Chocolate Caramel Crunch Pie
- prep time240 min
- total time 240 min
- serves 8
A creamy, crunchy end to a delicious meal.
9 whole graham crackers
6 Tbsp unsalted butter, melted
1 Tbsp unsweetened cocoa powder
¼ tsp kosher salt
28 oz store-bought dulce de leche, preferably Trader Joes
1 ½ cups chopped toasted walnuts
½ cup bittersweet chocolate chunks, such as Scharffen Berger 70-percent
½ tsp grated orange zest
½ tsp flake salt, such as Maldon
1 cup heavy cream
1 tsp pure vanilla extract
Unsweetened chocolate, to grate for garnish
1. Preheat the oven to 350ºF. Break the graham crackers into small pieces and place in a food processor. Pulse to blend into fine crumbs. Add the butter, cocoa powder and salt and pulse, in 2 second intervals, until combined and the consistency of wet sand. Press the mixture into and up the sides of a 9-inch pie plate. Bake until toasted and fragrant, about 8 minutes. Cool before filling, about 15 minutes.

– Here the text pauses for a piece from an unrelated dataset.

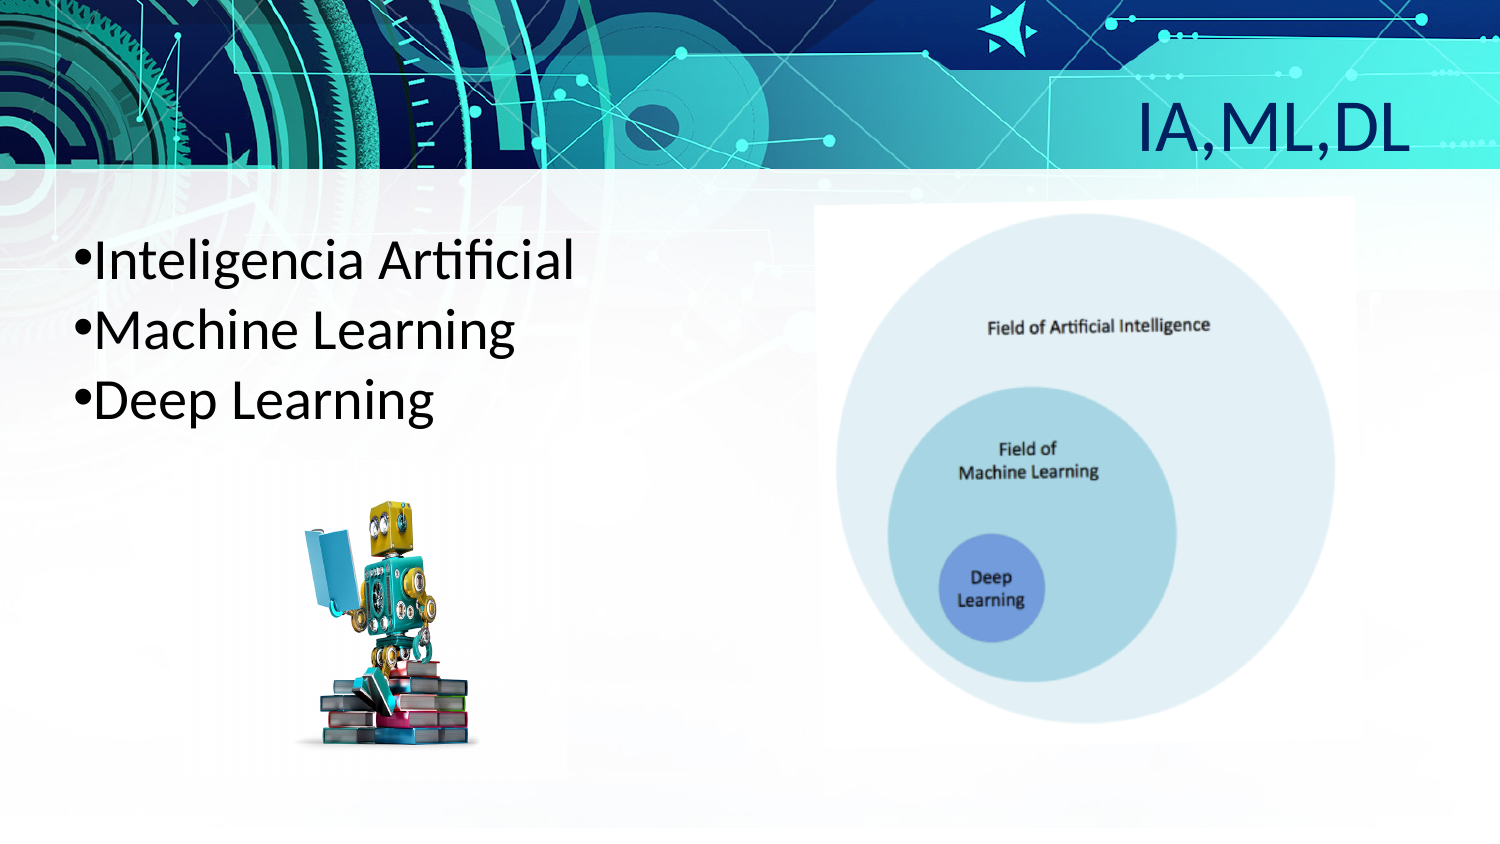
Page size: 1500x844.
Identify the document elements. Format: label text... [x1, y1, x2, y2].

picture [0, 0, 1500, 844]
text_box Inteligencia Artificial Machine Learning Deep Learning [73, 221, 1427, 798]
text_box IA,ML,DL [73, 71, 1427, 172]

2. Scoop the dulce de leche into a medium bowl. Using a rubber spatula, fold in the walnuts, chocolate chunks and orange zest. Pour the filling into the prepared pie shell and refrigerate until chilled all the way through and set, about 3 hours.
3. Just before serving, use a hand-mixer to whip the heavy cream and vanilla in a medium until soft peaks form. Sprinkle the flake salt on the pie, top with the whipped cream and grate the unsweetened chocolate over the top. Serve.